Convengamos que, en cierta medida, todos ansiamos que nos atribuyan decencia, aunque no siempre estemos de acuerdo en sujetarnos a la imagen de lo decente. Porque en lo indecente está el gusto, dirán algunos. El reggaetón y la desnudez son indecentes; Joyce, es indecente.

Pero tal vez sea posible salvar el concepto de esta apropiación conservadora y clasista, porque, con todo, siempre hay algo que debe poder sustraerse al paroxismo de ver en lo tradicional solo estrategia de dominio y rémora. La dimensión ética del concepto, digamos, la decencia.

El hombre de la decencia (latín decens, conveniente, adecuado, apropiado), actúa apropiadamente, es decir, se sujeta a las normas morales de la comunidad.
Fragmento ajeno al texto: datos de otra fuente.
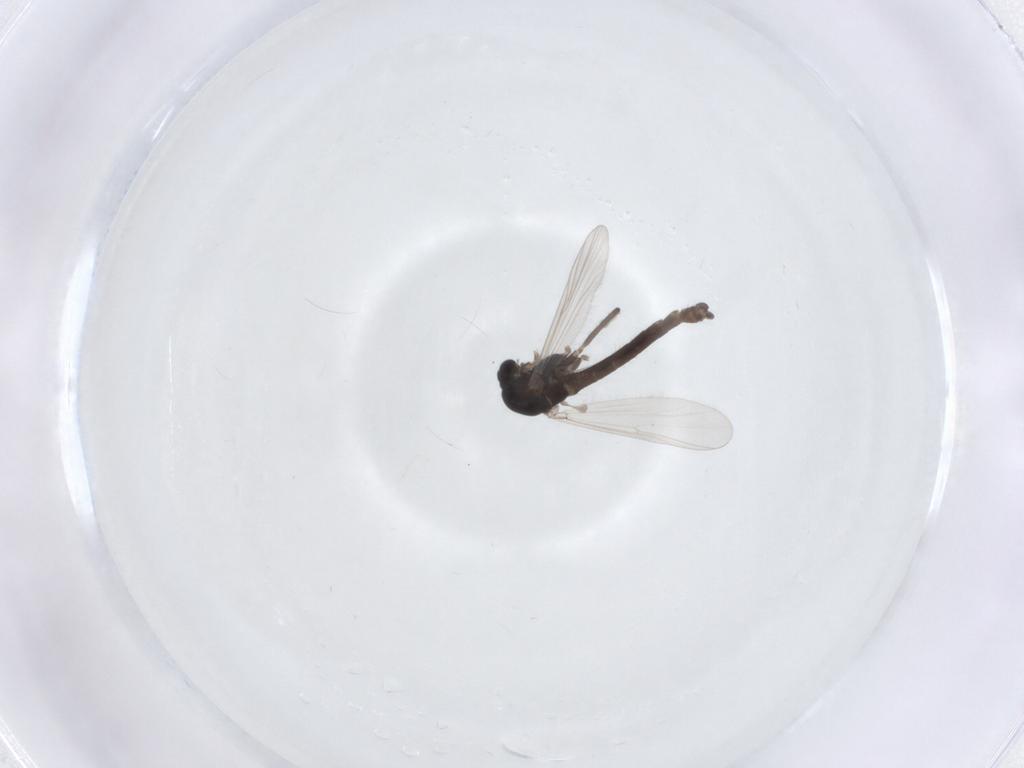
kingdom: Animalia
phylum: Arthropoda
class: Insecta
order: Diptera
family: Chironomidae
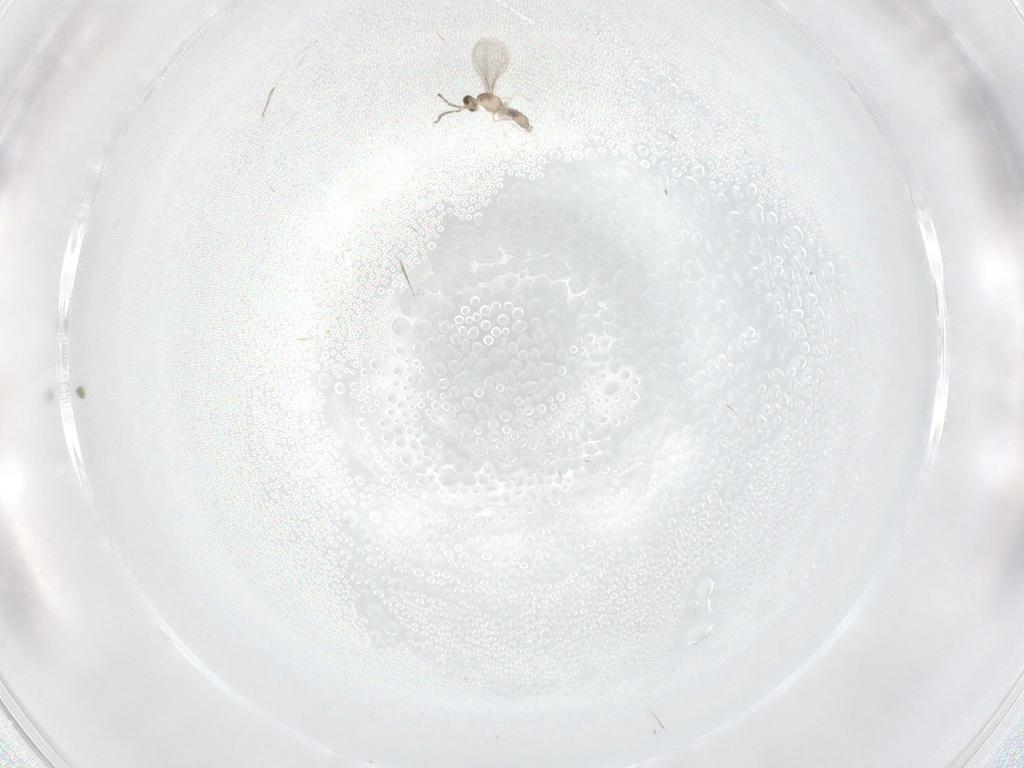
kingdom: Animalia
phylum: Arthropoda
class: Insecta
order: Diptera
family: Cecidomyiidae
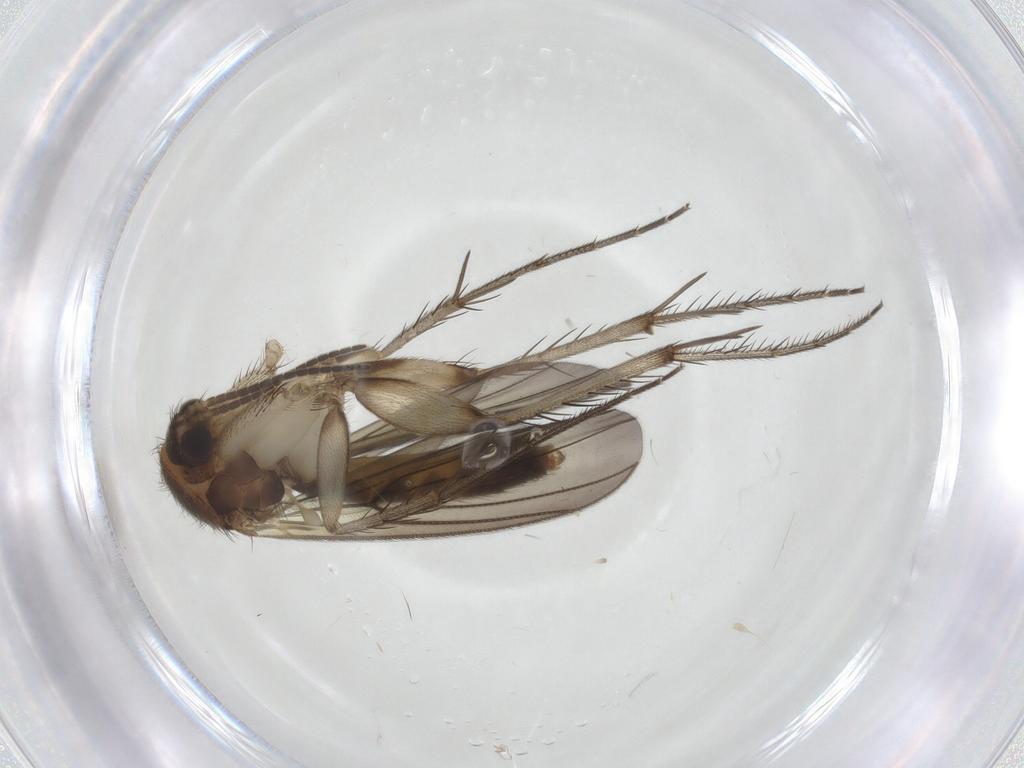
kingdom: Animalia
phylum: Arthropoda
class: Insecta
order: Diptera
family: Mycetophilidae
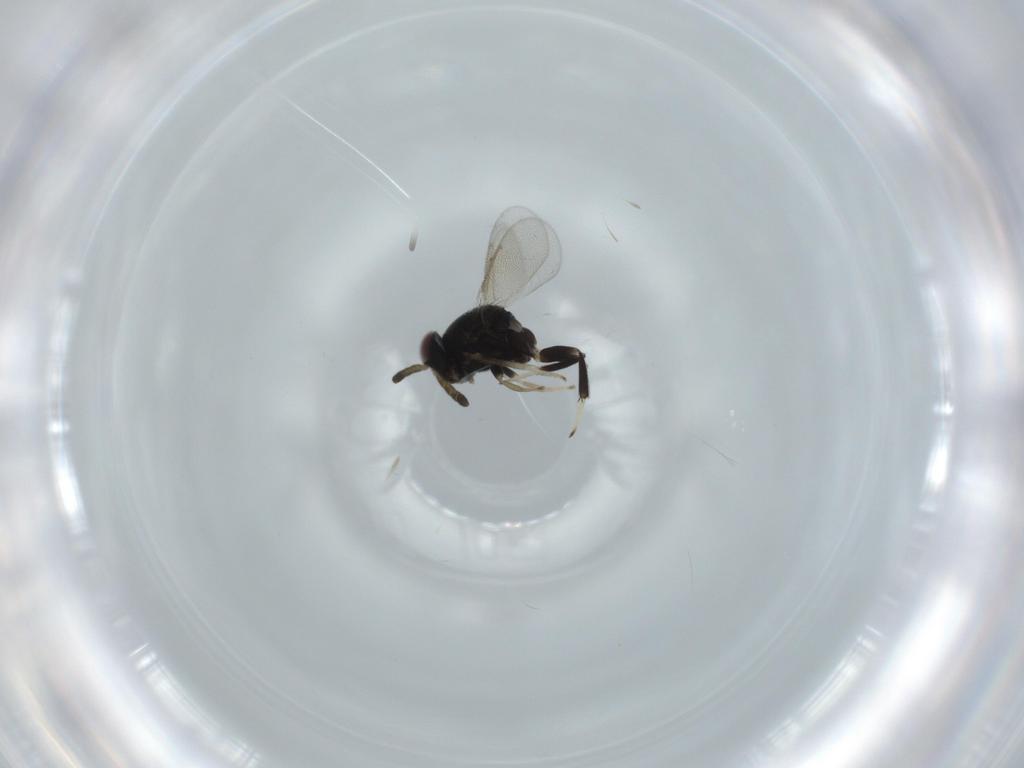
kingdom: Animalia
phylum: Arthropoda
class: Insecta
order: Hymenoptera
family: Aphelinidae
Si las cumple, es porque tiene la voluntad de seguir siendo parte de dicha comunidad. Es, por tanto, susceptible de sentir una vergüenza de orden moral en caso transgreda alguna de las normas que regulan la convivencia social. Podemos verlos ruborizarse contrariados, disculparse, agachar la cabeza y entornar los ojos frente a la reprobación e indignación de los afectados. Desde luego, el buen cumplimiento de ciertos roles sociales (como el de ser “buena madre”) han sido, con frecuencia, elevados a nivel de norma moral en sociedades tradicionales, de ahí que recaiga sobre el concepto la sospecha fundada de cierto moralismo con olor a naftalina.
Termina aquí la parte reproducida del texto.